The other thing to remember, and I think this is important – there’s a lot of people who say: “If Bitcoin stumbles, it’s going to be overtaken by one of these other cryptocurrencies.” It’s very important to not mistake smooth sailing for good sailors. In order to have scaling problems, you first need to have scale.
In order to have governance problems, you need to have a controversy to govern over. And everything’s hunky-dory cumbaya, until you have hundreds of billions of dollars on the table, and then the long knives start getting sharpened. And you can then say: “Oh, it’s not what it looks like! Don’t pay attention to the stabbing, pay attention to the fact that we all came together to stab together!” – that’s the roman senate quote btw.
The point here is that it isn’t unique to bitcoin. If one of the other cryptocurrencies gets to this scale, they have a scaling problem which they’re going to have to resolve. There will be differences of opinion as to how to resolve that. Some approaches will lead to massive centralization, and a takeover by miners or stakers. Some approaches will lead to failures in architecture and software.

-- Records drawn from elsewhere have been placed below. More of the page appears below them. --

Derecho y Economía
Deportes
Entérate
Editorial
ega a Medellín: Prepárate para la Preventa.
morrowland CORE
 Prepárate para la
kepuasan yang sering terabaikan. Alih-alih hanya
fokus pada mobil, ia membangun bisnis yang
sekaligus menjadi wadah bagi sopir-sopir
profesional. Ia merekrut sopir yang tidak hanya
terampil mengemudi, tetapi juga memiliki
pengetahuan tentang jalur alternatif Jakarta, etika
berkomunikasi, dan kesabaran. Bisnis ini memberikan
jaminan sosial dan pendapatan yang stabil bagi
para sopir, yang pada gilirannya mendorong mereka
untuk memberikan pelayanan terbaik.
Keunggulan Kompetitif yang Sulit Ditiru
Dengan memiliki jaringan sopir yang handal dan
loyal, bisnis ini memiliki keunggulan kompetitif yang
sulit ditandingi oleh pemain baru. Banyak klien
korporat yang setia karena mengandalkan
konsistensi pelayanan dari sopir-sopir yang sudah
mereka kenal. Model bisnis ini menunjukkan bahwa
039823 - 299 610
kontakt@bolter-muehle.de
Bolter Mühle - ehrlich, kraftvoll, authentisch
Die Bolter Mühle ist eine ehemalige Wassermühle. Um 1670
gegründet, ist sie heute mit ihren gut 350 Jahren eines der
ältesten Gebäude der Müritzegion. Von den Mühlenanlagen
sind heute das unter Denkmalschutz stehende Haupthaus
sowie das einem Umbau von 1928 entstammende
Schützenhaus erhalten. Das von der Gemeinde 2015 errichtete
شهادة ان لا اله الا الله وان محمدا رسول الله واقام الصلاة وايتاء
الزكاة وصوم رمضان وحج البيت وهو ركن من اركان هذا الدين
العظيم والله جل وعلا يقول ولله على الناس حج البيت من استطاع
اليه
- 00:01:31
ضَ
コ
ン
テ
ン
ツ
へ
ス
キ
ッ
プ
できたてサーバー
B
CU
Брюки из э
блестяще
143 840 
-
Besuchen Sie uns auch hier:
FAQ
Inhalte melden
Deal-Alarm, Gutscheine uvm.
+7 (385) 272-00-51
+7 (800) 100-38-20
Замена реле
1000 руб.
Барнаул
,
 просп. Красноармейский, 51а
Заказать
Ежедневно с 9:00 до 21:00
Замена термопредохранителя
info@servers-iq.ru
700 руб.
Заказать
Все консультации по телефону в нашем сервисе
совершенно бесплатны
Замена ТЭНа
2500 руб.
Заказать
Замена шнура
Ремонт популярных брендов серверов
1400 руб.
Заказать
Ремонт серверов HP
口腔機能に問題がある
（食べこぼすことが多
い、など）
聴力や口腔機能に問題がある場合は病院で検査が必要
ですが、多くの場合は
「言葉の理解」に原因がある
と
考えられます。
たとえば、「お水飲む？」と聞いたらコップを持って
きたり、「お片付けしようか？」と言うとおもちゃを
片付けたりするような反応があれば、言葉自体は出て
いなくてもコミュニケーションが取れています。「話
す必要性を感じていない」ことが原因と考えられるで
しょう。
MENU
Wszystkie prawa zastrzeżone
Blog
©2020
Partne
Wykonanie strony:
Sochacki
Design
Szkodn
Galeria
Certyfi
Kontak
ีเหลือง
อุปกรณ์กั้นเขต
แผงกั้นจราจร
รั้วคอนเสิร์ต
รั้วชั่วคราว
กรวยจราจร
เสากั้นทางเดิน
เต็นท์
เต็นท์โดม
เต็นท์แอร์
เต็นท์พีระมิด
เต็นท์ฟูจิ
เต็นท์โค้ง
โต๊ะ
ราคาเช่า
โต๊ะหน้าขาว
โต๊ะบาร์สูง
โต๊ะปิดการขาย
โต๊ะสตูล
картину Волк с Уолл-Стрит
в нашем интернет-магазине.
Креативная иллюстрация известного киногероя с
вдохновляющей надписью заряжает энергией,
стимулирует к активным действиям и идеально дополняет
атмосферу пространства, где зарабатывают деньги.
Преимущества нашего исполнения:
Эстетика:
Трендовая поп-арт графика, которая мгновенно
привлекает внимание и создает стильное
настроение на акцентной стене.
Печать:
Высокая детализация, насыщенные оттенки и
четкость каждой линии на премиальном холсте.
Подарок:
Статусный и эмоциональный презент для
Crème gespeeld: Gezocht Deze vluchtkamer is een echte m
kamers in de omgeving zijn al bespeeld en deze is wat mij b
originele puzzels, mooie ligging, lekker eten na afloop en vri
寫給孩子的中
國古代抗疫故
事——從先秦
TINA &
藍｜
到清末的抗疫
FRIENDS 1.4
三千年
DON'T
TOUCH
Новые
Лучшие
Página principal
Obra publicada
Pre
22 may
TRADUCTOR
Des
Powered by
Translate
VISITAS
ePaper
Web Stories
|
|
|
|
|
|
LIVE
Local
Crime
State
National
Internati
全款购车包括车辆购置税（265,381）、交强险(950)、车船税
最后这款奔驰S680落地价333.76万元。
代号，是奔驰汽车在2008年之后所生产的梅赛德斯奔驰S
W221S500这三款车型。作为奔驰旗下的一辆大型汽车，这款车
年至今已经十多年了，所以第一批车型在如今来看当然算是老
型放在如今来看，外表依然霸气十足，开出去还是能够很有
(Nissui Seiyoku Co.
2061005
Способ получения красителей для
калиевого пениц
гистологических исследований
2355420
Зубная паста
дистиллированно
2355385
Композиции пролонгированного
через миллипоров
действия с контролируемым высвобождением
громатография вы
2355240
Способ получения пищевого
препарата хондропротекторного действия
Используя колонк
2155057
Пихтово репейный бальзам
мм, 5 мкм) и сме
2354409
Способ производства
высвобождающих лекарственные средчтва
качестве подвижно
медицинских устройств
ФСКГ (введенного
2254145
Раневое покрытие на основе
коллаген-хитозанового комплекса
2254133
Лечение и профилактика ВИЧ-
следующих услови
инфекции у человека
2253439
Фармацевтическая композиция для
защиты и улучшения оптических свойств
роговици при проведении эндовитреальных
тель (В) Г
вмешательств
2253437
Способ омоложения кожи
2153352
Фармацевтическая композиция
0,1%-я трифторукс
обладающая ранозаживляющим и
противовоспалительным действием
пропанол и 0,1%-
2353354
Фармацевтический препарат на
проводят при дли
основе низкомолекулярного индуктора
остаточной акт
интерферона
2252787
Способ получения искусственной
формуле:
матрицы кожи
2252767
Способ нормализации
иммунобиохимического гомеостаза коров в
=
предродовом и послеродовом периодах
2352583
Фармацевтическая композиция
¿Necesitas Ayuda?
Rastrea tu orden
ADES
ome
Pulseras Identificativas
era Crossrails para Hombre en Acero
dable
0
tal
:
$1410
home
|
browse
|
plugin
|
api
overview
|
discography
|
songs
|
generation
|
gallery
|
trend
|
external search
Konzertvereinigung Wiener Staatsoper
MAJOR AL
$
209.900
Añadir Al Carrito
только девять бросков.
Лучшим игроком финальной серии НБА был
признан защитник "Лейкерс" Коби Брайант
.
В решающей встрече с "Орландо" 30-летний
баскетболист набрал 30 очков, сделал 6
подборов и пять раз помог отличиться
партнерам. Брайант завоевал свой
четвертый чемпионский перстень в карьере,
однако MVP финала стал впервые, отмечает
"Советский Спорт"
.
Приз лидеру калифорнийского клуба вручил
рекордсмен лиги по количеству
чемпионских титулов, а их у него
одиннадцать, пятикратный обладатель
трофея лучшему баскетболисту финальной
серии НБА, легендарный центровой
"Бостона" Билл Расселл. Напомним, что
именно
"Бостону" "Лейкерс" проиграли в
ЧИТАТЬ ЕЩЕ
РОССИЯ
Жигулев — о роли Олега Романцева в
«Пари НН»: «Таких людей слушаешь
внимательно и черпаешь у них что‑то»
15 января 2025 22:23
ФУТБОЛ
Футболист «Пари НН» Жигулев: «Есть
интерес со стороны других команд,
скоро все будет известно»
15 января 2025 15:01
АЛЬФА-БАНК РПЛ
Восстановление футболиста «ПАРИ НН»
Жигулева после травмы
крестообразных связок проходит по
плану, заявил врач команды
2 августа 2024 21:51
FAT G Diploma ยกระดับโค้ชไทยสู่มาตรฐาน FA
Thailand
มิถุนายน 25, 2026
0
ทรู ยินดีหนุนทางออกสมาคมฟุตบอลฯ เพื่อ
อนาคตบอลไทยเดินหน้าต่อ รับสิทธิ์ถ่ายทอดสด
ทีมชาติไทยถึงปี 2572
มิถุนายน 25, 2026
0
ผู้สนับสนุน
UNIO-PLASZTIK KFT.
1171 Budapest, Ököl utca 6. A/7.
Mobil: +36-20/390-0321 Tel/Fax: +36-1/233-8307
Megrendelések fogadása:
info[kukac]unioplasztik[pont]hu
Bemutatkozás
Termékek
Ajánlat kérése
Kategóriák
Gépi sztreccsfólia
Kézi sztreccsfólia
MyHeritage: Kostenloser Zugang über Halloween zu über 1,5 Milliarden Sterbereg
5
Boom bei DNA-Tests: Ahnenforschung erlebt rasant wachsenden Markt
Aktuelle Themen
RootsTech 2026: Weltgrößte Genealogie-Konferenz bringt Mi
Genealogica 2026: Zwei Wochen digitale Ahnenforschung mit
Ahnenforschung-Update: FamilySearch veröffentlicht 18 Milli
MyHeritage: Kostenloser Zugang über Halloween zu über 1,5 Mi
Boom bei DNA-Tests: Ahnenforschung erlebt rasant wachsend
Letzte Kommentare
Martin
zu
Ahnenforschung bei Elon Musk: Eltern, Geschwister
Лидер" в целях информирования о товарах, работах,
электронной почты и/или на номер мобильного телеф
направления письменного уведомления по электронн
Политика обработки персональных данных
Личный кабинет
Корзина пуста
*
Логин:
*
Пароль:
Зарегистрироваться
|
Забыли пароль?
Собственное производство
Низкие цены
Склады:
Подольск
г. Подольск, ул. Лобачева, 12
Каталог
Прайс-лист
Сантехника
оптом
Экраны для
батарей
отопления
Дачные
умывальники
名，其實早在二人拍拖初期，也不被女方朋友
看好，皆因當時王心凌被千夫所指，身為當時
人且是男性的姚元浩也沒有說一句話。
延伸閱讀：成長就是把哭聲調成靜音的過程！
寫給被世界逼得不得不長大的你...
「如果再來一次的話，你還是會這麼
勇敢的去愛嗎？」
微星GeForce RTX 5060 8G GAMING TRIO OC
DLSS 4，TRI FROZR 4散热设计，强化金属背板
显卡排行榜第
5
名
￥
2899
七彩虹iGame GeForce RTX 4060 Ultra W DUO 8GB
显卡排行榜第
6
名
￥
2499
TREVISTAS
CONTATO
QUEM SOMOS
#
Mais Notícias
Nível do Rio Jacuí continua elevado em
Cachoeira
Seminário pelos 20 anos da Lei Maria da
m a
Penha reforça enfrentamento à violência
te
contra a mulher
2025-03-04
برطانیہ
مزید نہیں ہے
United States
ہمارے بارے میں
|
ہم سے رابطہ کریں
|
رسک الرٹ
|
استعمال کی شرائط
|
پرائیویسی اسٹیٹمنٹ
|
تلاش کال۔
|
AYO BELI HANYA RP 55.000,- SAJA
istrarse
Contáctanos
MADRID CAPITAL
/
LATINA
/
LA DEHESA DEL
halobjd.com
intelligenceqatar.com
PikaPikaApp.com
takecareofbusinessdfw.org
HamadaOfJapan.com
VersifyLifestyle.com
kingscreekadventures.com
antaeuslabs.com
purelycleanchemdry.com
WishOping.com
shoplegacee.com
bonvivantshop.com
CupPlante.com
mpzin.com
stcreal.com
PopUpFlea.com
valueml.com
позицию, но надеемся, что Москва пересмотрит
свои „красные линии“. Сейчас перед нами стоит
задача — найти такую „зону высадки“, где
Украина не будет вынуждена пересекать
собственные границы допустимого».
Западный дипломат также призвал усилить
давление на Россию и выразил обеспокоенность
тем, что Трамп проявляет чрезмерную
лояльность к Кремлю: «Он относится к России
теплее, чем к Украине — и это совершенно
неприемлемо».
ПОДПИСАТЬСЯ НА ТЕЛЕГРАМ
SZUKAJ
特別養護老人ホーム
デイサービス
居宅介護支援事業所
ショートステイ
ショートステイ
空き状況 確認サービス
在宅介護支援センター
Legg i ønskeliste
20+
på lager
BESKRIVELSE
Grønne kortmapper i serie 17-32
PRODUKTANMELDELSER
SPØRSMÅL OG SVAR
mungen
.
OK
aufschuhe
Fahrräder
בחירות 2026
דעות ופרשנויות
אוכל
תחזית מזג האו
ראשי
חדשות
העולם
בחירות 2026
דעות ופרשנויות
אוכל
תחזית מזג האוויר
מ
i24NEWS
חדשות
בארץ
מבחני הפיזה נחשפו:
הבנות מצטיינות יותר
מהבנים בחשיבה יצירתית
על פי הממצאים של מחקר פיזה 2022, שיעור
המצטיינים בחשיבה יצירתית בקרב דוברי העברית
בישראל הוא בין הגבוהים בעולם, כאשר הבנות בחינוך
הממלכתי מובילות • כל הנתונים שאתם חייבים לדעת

These problems will repeat for every other cryptocurrency. These are the rites of passage. You first have to grow up to face them, right. And so, the big advantage that many of the other blockchains the currencies have, is they can look at bitcoin, watch what happens, and learn these mistakes cheaply, so that they don’t have to repeat them expensively.
How many of the blockchains are actually doing that? Not many. Because for the most part they’re too busy going with: “We are the best! We’re going to win next!” …and not paying attention to the fact that these exact same problems are going to exist in their own blockchains.
There are no easy answers. There are lots of very delicate design trade-offs in how you deploy trustware. And bitcoin is paving new ground, it’s carving a new path. No one has gone here before.
Pay attention, we have a lot to learn, this is a fantastic experiment. But it’s not easy. It looks easy back there.
I like to remind people. Have you been using Bitcoin in 2013? Do you remember how much was the average fee? It was zero. How many blocks were full? Zero. How big was the block size problem? Zero. How much of a governance problem did we have or danger of a contentious hard fork? Zero.
You look back at 2013 and you conclude how everything is easy and simple. What changed? What changed was, now there’s half trillion dollars at stake, and the game gets serious.
It’s easy to think that it will always be smooth sailing for the other cryptocurrency because they got everything right, and there are no problems. That’s not going to be the case.